Exercise prompt: Return every line of the data below verbatim, keeping each one unchanged and in its original order.

+--

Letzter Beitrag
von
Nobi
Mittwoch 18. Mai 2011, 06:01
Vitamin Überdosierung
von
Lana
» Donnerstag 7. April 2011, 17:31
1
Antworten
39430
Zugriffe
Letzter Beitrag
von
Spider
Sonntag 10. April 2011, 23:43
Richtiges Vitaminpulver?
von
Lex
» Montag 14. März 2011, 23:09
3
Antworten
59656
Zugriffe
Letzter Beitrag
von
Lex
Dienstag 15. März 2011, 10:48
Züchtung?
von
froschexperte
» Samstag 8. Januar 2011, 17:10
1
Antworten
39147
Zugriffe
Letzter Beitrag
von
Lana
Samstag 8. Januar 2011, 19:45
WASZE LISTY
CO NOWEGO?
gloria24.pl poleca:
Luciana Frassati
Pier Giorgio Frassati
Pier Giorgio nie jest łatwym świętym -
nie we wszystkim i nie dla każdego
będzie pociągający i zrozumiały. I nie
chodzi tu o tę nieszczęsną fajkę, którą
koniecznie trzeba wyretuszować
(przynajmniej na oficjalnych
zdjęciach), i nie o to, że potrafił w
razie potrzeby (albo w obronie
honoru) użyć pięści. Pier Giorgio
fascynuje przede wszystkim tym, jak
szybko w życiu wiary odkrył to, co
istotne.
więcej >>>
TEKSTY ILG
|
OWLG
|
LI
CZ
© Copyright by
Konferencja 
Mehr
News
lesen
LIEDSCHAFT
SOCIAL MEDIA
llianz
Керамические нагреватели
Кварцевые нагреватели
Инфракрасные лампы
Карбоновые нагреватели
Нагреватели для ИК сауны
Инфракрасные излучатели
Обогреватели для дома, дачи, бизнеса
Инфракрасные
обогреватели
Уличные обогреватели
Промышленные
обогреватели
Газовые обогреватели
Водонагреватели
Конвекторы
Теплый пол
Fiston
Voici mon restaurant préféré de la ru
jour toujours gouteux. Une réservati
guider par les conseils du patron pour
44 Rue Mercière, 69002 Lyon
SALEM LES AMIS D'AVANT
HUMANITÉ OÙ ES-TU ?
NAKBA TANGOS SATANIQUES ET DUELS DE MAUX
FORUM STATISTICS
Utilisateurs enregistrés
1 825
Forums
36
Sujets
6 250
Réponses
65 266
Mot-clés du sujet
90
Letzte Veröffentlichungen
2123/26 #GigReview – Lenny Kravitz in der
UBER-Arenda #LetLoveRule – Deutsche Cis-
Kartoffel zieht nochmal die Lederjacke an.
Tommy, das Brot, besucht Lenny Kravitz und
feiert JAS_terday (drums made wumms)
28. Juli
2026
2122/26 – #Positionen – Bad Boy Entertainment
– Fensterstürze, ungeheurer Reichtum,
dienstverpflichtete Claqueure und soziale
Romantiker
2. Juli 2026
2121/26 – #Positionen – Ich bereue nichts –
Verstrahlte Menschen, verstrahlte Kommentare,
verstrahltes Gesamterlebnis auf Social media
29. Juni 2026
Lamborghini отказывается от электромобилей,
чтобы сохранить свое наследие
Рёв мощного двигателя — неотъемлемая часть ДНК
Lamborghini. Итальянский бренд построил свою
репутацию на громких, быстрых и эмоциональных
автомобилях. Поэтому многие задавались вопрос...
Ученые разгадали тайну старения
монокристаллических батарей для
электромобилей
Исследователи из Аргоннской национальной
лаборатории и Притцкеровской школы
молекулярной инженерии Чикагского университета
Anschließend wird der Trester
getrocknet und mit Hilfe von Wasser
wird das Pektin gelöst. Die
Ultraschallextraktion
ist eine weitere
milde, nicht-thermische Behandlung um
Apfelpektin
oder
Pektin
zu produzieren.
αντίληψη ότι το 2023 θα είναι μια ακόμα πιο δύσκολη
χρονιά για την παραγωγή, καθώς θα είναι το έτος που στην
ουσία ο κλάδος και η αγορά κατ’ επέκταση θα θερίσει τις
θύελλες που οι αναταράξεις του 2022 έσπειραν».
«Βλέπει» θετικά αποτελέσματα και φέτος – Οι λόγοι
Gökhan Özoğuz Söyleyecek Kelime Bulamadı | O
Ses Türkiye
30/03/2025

+--

Task result:
Letzter Beitrag
von
Nobi
Mittwoch 18. Mai 2011, 06:01
Vitamin Überdosierung
von
Lana
» Donnerstag 7. April 2011, 17:31
1
Antworten
39430
Zugriffe
Letzter Beitrag
von
Spider
Sonntag 10. April 2011, 23:43
Richtiges Vitaminpulver?
von
Lex
» Montag 14. März 2011, 23:09
3
Antworten
59656
Zugriffe
Letzter Beitrag
von
Lex
Dienstag 15. März 2011, 10:48
Züchtung?
von
froschexperte
» Samstag 8. Januar 2011, 17:10
1
Antworten
39147
Zugriffe
Letzter Beitrag
von
Lana
Samstag 8. Januar 2011, 19:45
WASZE LISTY
CO NOWEGO?
gloria24.pl poleca:
Luciana Frassati
Pier Giorgio Frassati
Pier Giorgio nie jest łatwym świętym -
nie we wszystkim i nie dla każdego
będzie pociągający i zrozumiały. I nie
chodzi tu o tę nieszczęsną fajkę, którą
koniecznie trzeba wyretuszować
(przynajmniej na oficjalnych
zdjęciach), i nie o to, że potrafił w
razie potrzeby (albo w obronie
honoru) użyć pięści. Pier Giorgio
fascynuje przede wszystkim tym, jak
szybko w życiu wiary odkrył to, co
istotne.
więcej >>>
TEKSTY ILG
|
OWLG
|
LI
CZ
© Copyright by
Konferencja 
Mehr
News
lesen
LIEDSCHAFT
SOCIAL MEDIA
llianz
Керамические нагреватели
Кварцевые нагреватели
Инфракрасные лампы
Карбоновые нагреватели
Нагреватели для ИК сауны
Инфракрасные излучатели
Обогреватели для дома, дачи, бизнеса
Инфракрасные
обогреватели
Уличные обогреватели
Промышленные
обогреватели
Газовые обогреватели
Водонагреватели
Конвекторы
Теплый пол
Fiston
Voici mon restaurant préféré de la ru
jour toujours gouteux. Une réservati
guider par les conseils du patron pour
44 Rue Mercière, 69002 Lyon
SALEM LES AMIS D'AVANT
HUMANITÉ OÙ ES-TU ?
NAKBA TANGOS SATANIQUES ET DUELS DE MAUX
FORUM STATISTICS
Utilisateurs enregistrés
1 825
Forums
36
Sujets
6 250
Réponses
65 266
Mot-clés du sujet
90
Letzte Veröffentlichungen
2123/26 #GigReview – Lenny Kravitz in der
UBER-Arenda #LetLoveRule – Deutsche Cis-
Kartoffel zieht nochmal die Lederjacke an.
Tommy, das Brot, besucht Lenny Kravitz und
feiert JAS_terday (drums made wumms)
28. Juli
2026
2122/26 – #Positionen – Bad Boy Entertainment
– Fensterstürze, ungeheurer Reichtum,
dienstverpflichtete Claqueure und soziale
Romantiker
2. Juli 2026
2121/26 – #Positionen – Ich bereue nichts –
Verstrahlte Menschen, verstrahlte Kommentare,
verstrahltes Gesamterlebnis auf Social media
29. Juni 2026
Lamborghini отказывается от электромобилей,
чтобы сохранить свое наследие
Рёв мощного двигателя — неотъемлемая часть ДНК
Lamborghini. Итальянский бренд построил свою
репутацию на громких, быстрых и эмоциональных
автомобилях. Поэтому многие задавались вопрос...
Ученые разгадали тайну старения
монокристаллических батарей для
электромобилей
Исследователи из Аргоннской национальной
лаборатории и Притцкеровской школы
молекулярной инженерии Чикагского университета
Anschließend wird der Trester
getrocknet und mit Hilfe von Wasser
wird das Pektin gelöst. Die
Ultraschallextraktion
ist eine weitere
milde, nicht-thermische Behandlung um
Apfelpektin
oder
Pektin
zu produzieren.
αντίληψη ότι το 2023 θα είναι μια ακόμα πιο δύσκολη
χρονιά για την παραγωγή, καθώς θα είναι το έτος που στην
ουσία ο κλάδος και η αγορά κατ’ επέκταση θα θερίσει τις
θύελλες που οι αναταράξεις του 2022 έσπειραν».
«Βλέπει» θετικά αποτελέσματα και φέτος – Οι λόγοι
Gökhan Özoğuz Söyleyecek Kelime Bulamadı | O
Ses Türkiye
30/03/2025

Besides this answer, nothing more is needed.